For the 2009 RGS-IBG International annual conference, which was in Manchester in August, Martin Dodge and Chris Perkins have organised a double session entitled ‘Mapping Stories: Why Do Geographers Make Maps?. The aim was to consider the processes underpinning spatial knowledge claims, examining how they can often marry local storytelling to a critical and contextual emphasis on how and why geographers make, and have made maps; and equally why some geographers don’t make maps anymore. We also hosted a nice wine reception for conference delegates at our Mapping Manchester exhibition.

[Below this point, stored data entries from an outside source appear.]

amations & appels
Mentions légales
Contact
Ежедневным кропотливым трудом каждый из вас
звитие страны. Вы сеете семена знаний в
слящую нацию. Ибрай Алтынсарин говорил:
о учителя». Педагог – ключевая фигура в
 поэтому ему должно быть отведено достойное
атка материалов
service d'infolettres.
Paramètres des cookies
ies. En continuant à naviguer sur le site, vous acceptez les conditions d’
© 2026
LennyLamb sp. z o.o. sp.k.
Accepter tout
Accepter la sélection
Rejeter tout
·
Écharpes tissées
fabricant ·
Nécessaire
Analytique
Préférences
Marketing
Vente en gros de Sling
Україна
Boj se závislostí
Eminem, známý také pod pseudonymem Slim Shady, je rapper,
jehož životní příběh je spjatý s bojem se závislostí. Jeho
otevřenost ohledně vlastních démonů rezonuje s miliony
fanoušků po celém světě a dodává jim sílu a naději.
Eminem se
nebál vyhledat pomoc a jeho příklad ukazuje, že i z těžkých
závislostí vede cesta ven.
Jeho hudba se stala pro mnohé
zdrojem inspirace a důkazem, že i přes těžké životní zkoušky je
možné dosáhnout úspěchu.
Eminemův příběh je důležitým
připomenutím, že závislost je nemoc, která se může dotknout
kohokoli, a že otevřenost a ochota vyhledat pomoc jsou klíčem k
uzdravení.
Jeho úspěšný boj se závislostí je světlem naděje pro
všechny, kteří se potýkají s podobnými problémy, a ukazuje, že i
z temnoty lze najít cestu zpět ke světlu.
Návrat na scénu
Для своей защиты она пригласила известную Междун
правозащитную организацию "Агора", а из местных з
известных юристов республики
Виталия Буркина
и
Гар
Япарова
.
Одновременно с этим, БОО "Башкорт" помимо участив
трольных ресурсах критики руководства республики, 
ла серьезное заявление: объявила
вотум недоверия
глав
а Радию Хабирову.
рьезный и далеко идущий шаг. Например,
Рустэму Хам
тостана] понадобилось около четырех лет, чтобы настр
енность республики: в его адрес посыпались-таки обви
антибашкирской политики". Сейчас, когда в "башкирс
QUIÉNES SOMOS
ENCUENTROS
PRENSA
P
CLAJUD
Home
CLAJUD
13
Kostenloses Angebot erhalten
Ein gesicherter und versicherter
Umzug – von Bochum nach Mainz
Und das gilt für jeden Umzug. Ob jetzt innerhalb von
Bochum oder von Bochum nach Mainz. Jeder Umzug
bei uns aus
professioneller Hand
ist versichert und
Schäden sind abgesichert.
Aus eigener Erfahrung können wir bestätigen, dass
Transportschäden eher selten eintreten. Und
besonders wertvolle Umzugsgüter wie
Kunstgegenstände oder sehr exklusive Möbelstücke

In November 2009 Chris Perkins had a busy time participating at the 24th International Cartographic Association Conference in Santiago Chile. A total of sixteen papers around the themes Maps and Society and Critical Cartography were presented in four well-attended sessions organised and chaired by Chris. He also presented a paper, co-authored with Martin Dodge, on the topic ‘How do we map the geographies of cartography’ and convened a meeting of the ICA Commission on Maps and Society.

In the coming year we are also busy with more events. At next AAG conference in Washington DC, April 2010, Chris Perkins will be presenting a paper in the ‘Cartographic engagement and the social life of maps’ session on the theme of ‘Public cartographies: the remediation of Russian mapping’. We are also organising a session titled ‘Mapping Underground’ at the RGS-IBG international annual conference in September 2010. Finally, Martin Dodge has successfully applied for a JB Harley Research Fellowship in the History of Cartography and will use the award to conduct a spell of primary research in the National Archives in the summer of 2010. The research will focus on civilian mapping of Manchester during the Second World War, particularly focused on bomb census maps and reconstruction plans.

Editorial boards

Covers of Cartographica and the Cartographic Journal

Martin Dodge serves on the editorial board of Cartographica and Chris Perkins serves on the editorial board of the Cartographic Journal, two of the key journals in cartography discipline. Chris has also recently become the new book reviews editor for Cartographica. In addition, Martin serves on editorial board for the journal Information Visualization that has overlaps with mapping.